何故ならこの場には信玄様だけで無く、上杉謙信とその家臣、猿飛佐助も居たからだ。
当然真田幸村も居たが、彼は武田の人間なので問題では無い。
いくら身を庇って貰っている盟友とは言え、武田以外の人間に聞かせて良い話なのか迷っていた。

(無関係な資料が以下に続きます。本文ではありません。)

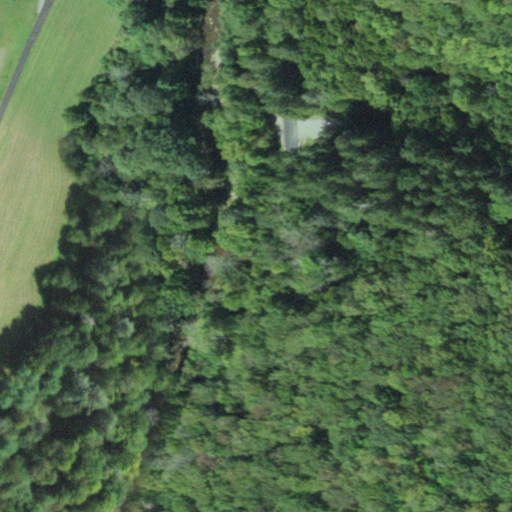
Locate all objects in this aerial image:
road: (21, 52)
road: (402, 135)
river: (213, 258)
road: (284, 264)
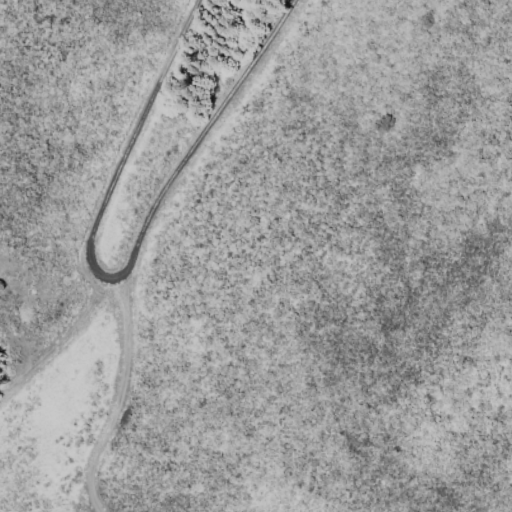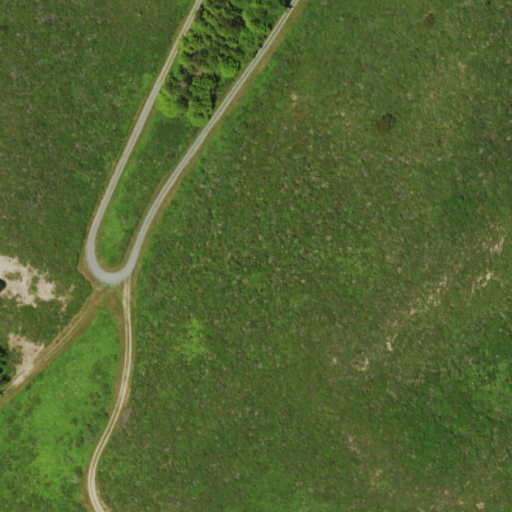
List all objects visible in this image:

そんな俺の考えを信玄様はあっさりと悟ってくれた様だ。
「謙信や佐助の存在は気にしなくて良い。
此奴らに聞かれて困る話など無いからな。」
その言葉に安堵して、俺は重い口を開く。
「十参號の事ですが………」
「ああ……酷い状態らしいね。」
信玄様の顔も悲痛に歪んだ。
勿論信玄様は拾號が囚われた内容については把握している。
その上でその後の結果を自分の所為だと責め立てて、荒んだ十参號の件も知っていてくれたんだ。
俺は言葉を選びながらゆっくりと信玄様に自分の想いを告げた。
十参號をこの湿った薄暗い世界から解き放って、陽の当たる場所へ行かせてやりたい…と。